* Problem set
1. Summarize the passage on Alger Hiss's prison years in two sentences.
2. Pick up the passage on Alger Hiss's prison years after its final sentence and continue it.

* Document text
....

But an even sharper contrast with Hiss’s unfortunate public manner comes from the completely opposite end of society: the record of his life in prison from 1951 to 1954. Officially, it was bound to be impeccable – again, a part of the public impression – but it was certainly no foregone conclusion that Alger Hiss would find affection and respect among the usual inmates of Lewisburg. William Remington, for instance, who was imprisoned at the same time as Hiss on similar perjury-in-lieu-of-espionage charges, met his death at Lewisburg. He was murdered in his sleep by a cellmate wielding a brick inside a sock, the victim of a prison quarrel that touched in some insane way on patriotism. Hiss, however, found friends among prisoners and guards alike (his only detractor was an inmate serving a life term for treason in broadcasting for the Nazis), and when he went out of the gates on November 27, 1954, there were rousing cheers from the bleak prison windows.

Hiss’s success in prison derived from human qualities that it would be hard to fake. Possibly for some days, or some weeks, but not for almost four years. It was a test of his human endurance, and a test of time. “Nobody who hasn’t been in prison can possibly know what it’s like. You are surrounded by the most disturbed personalities, the most unstable human beings,” Hiss recalls. “And you can’t find out about it by a voluntary enlistment, knowing you’ll be out in five more days. You have to be there, and know you’ll be there tomorrow, for a long time to come.” He adds succinctly, “I don’t think it ever did anybody much good.”

....

* Extracted material
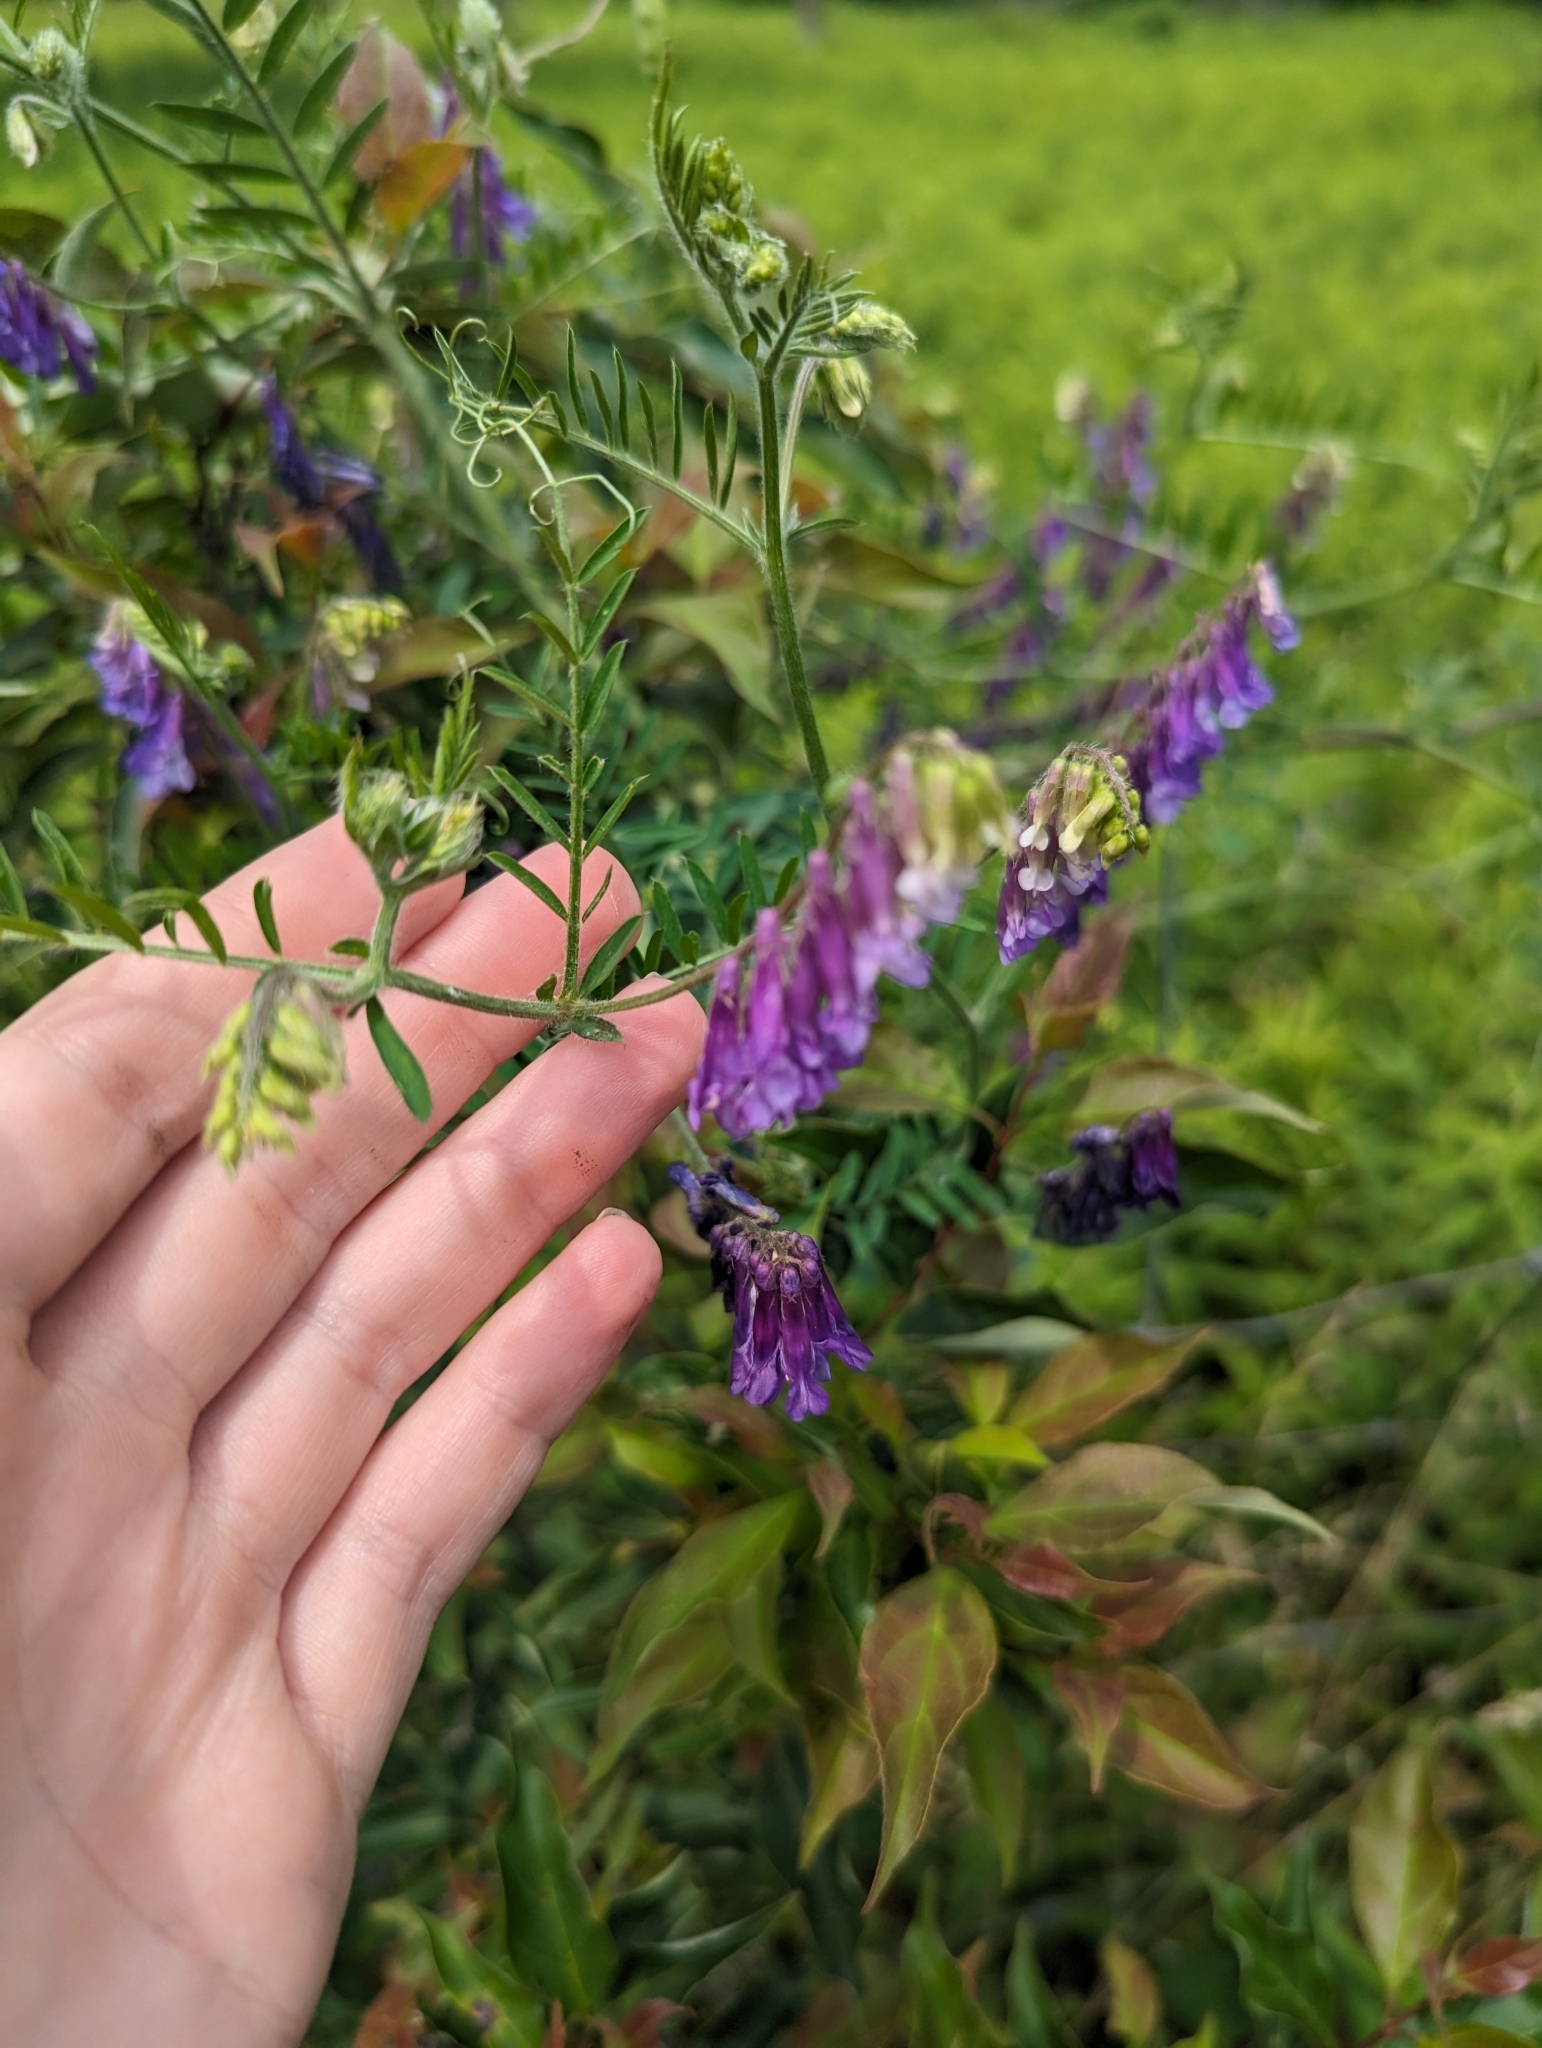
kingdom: Plantae
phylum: Tracheophyta
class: Magnoliopsida
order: Fabales
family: Fabaceae
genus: Vicia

....

* Expected responses
1. At Lewisburg, where William Remington, imprisoned on similar charges, was murdered by a cellmate, Alger Hiss won friends among prisoners and guards alike from 1951 to 1954. Hiss was cheered from the prison windows when he left on November 27, 1954, a success the passage credits to human qualities that could not be faked for almost four years, though Hiss himself doubts prison ever did anybody much good.

2.
A friend remembers Hiss telling his son, Tony, who was in tears after the verdict from the second trial, “If I have to go to jail, I’ll just make the best of it.” He set about doing exactly that in typical lawyer’s fashion: he got himself briefed on prison. Austin H. McCormick, head of the Osborne Association, a group interested in prison reform, had offered to talk with Hiss about what he might expect of prison life, and Hiss gratefully accepted. It was McCormick who warned him of seeking a job in the prison hospital because it would only suggest to other prisoners that he was getting special treatment – or, worse, that he could obtain narcotics for them. (Remington, by the way, did work in the prison hospital.) McCormick, in fact, warned him against asking anything at all of prison officials. From the time Hiss went off to prison on March 22, 1951, shackled to a picture-shy mail thief, he followed this advice scrupulously, along with another admonition from a cellmate: “Never start a conversation with the man next to you. Wait for him to speak. You never know how he’s feeling – what had news he’s gotten that morning about his case, what his problems are, or what you might touch off inside him.” So Hiss kept his peace, went to the prison warehouse as a sort of porter and clerk, and waited quietly for whatever might develop, an attitude that has led higher officials in the Federal prison system to proclaim blandly that “Hiss didn’t talk much while he was at Lewisburg.”

Actually he talked as much as any other prisoner and found friends among the very element that McCormick had predicted he would: the Sicilian gangsters. “They’re the most stable group in any prison,” Hiss says, comparing them to prisoners-of-war captured by an enemy society. “They have the most wonderful family relationships. You’d see them on visitors’ day, tossing up their children, catching them, biting them in the leg. Once you find a common ground – and it has to be a real interest, nothing egregious – they’re wonderful people.”

Hiss’s prison companions went on to varying fates after his and their release. One man, who started reading philosophy in jail and talked deeply with Hiss, now has a good job with an airline. Another, however, is already dead, killed in gangland warfare. But during their time behind walls, Hiss did find common ground with them, allowing for a few bizarre misunderstandings. He was never able to convince them, for instance, that they were hurting their own by hiring out as labor scabs. “It was a sign of respectability to them to be hired by Henry Ford at high wages, and they couldn’t see what was wrong with it.” On the other hand, the Mafia – either disregarding the charges against Hiss, or ignorant of them – couldn’t understand why, with all those contacts he had in Washington for fifteen years, he didn’t “clean up.” If they’d a been him, they’d a been rich….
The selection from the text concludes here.